Good God, what the heck is it about this woman?
‘Not bad.’ She nodded. ‘Not bad at all. Now, you need to open out the basher—the roof—and tie it off on some other trees. I have extra cord if you’re missing a tree on one side and need me to make an extension.’
He looked around, trying to get a feel for it in his head, then set to work. Oddly, he was beginning to enjoy it. Whether it was because he could imagine teaching these skills to Brady or, more selfishly, because he enjoyed shaking Flávia’s image of him as a city slicker, he didn’t care to evaluate too deeply.
‘Done,’ he declared, looking up proudly. Where he had a roof—albeit a good one—she had a whole system in place, including a mosquito net, and what looked to be a hanging line for all her gear. ‘My God, have you finished already?’
‘I’ve been doing this a long time.’ She laughed. ‘Come on, we’ll work together. You take one end of the mosquito net and I’ll take the other. They can go below the tie-offs for the roof, but when you tie the tape ends of the hammock around the trees, they’ll need to go above the cord for your net and your roof. Got it?’
‘Got it,’ he agreed.
It was incredible watching Flávia work. Like poetry. And he, who was accustomed to all manner of dexterous operations, might as well have been putting up his sleeping system with his thumbs and his toes.
But then, suddenly, it was done. A roof, a mosquito net and a hammock, all complete.
‘Okay, here’s some extra cord. You can tie that off up near the apex of your tarp, but inside the mosquito net, then you can hang your gear off that during the night and nothing will get in there. And whilst you do that, I’m going to try and find some dry firewood so that we can light a fire.’
‘Using what? Two sticks?’ he teased.
Flávia arched her eyebrows at him.
‘I can, if I really need to. But I’m usually more organised than that, urbanoid. I carry a lighter and a few strips of rubber. That gets a fire started pretty nicely, even if the firewood is wet, as it so often is in the forest.’
‘Then what?’
‘Then you cook me dinner,’ she told him happily, grabbing her machete and heading into the jungle.
He lifted his head.
‘What are we supposed to eat?’
‘Rat,’ she called over her shoulder. ‘I’ll hunt them, you’ll cook.’
And he was left staring at her in disbelief as she plunged into the undergrowth, her sexy posterior practically wiggling at him as she moved.
* * *
In the end, she had lit a fire, taken a small pan from out of her rucksack and a couple of sealed ration packs, and they’d eaten a pre-prepared meal. But it had occurred to Jake that this prank-style Flávia was a different Flávia again from either the one with her family, or the one at the hospital.
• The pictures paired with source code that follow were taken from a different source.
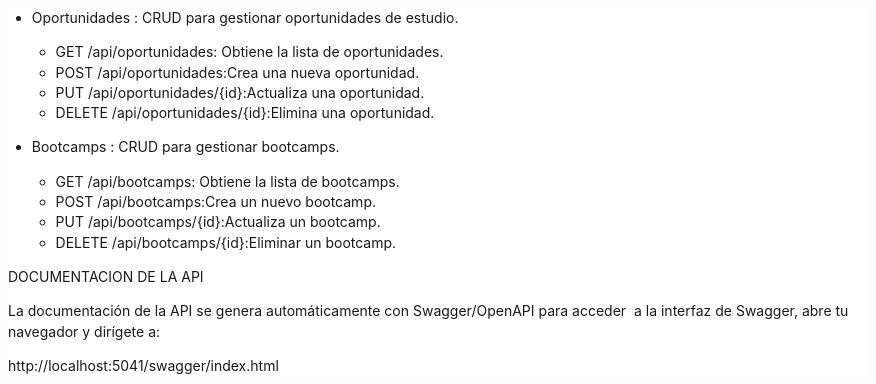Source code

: * Oportunidades : CRUD para gestionar oportunidades de estudio.
    * GET /api/oportunidades: Obtiene la lista de oportunidades.
    * POST /api/oportunidades:Crea una nueva oportunidad.
    * PUT /api/oportunidades/{id}:Actualiza una oportunidad.
    * DELETE /api/oportunidades/{id}:Elimina una oportunidad.

* Bootcamps : CRUD para gestionar bootcamps.
    * GET /api/bootcamps: Obtiene la lista de bootcamps.
    * POST /api/bootcamps:Crea un nuevo bootcamp.
    * PUT /api/bootcamps/{id}:Actualiza un bootcamp.
    * DELETE /api/bootcamps/{id}:Eliminar un bootcamp.

DOCUMENTACION DE LA API

La documentación de la API se genera automáticamente con Swagger/OpenAPI para acceder  a la interfaz de Swagger, abre tu navegador y dirígete a:

http://localhost:5041/swagger/index.html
And it had sent a bizarre sense of possessiveness through him that he seemed to be the only person—at least outside of her family—to see this side of her. Another layer to his fierce, strong selvagem.
The real Flávia Maura.
And when she looked at him, and laughed as though he was the only man in the world, he’d had to contend with a great fire roaring through his veins, proclaiming things it had no right to as he looked at her.
Mine. Only mine.
And telling himself it was sheer insanity did nothing to dampen the flames. They’d only been fanned the more she’d opened up her world to him. As though letting him in to another universe inside of her that no one else ever got to experience.